When to see a healthcare provider
You should consider reaching out to a healthcare provider if:
- You have pain during sex that is more than mild or that keeps coming back
- You notice persistent erectile problems, more than 25% of the time
- You experience any form of sexual dysfunction for three months or more, especially if it bothers you or affects your relationships
- You have never been tested for STIs, or it has been more than a year and you are sexually active
- You are due for Pap or HPV screening based on your age
- You are pregnant or planning pregnancy and have questions about sexual health
- You feel unsure whether a relationship or sexual dynamic is safe or respectful
A provider can offer education, testing, treatment, and referrals to specialists such as urologists, gynecologists, pelvic floor therapists, or mental health professionals.
Take your next small step
Knowing your sexual health is an ongoing process, not a one time test.

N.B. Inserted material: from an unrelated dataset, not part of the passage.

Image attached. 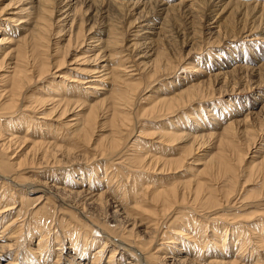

It is a mix of how your body functions, how you feel emotionally, how safe and respected you are with partners, and whether you stay up to date on testing and screenings.
You might choose one simple next step today, such as:
- Scheduling an STI test
- Booking a Pap smear or wellness exam
- Bringing up a concern with your partner in a calm moment
- Starting a daily walk to support circulation and stress relief
From there, you can keep building a sexual health routine that feels informed, safe, and genuinely right for you.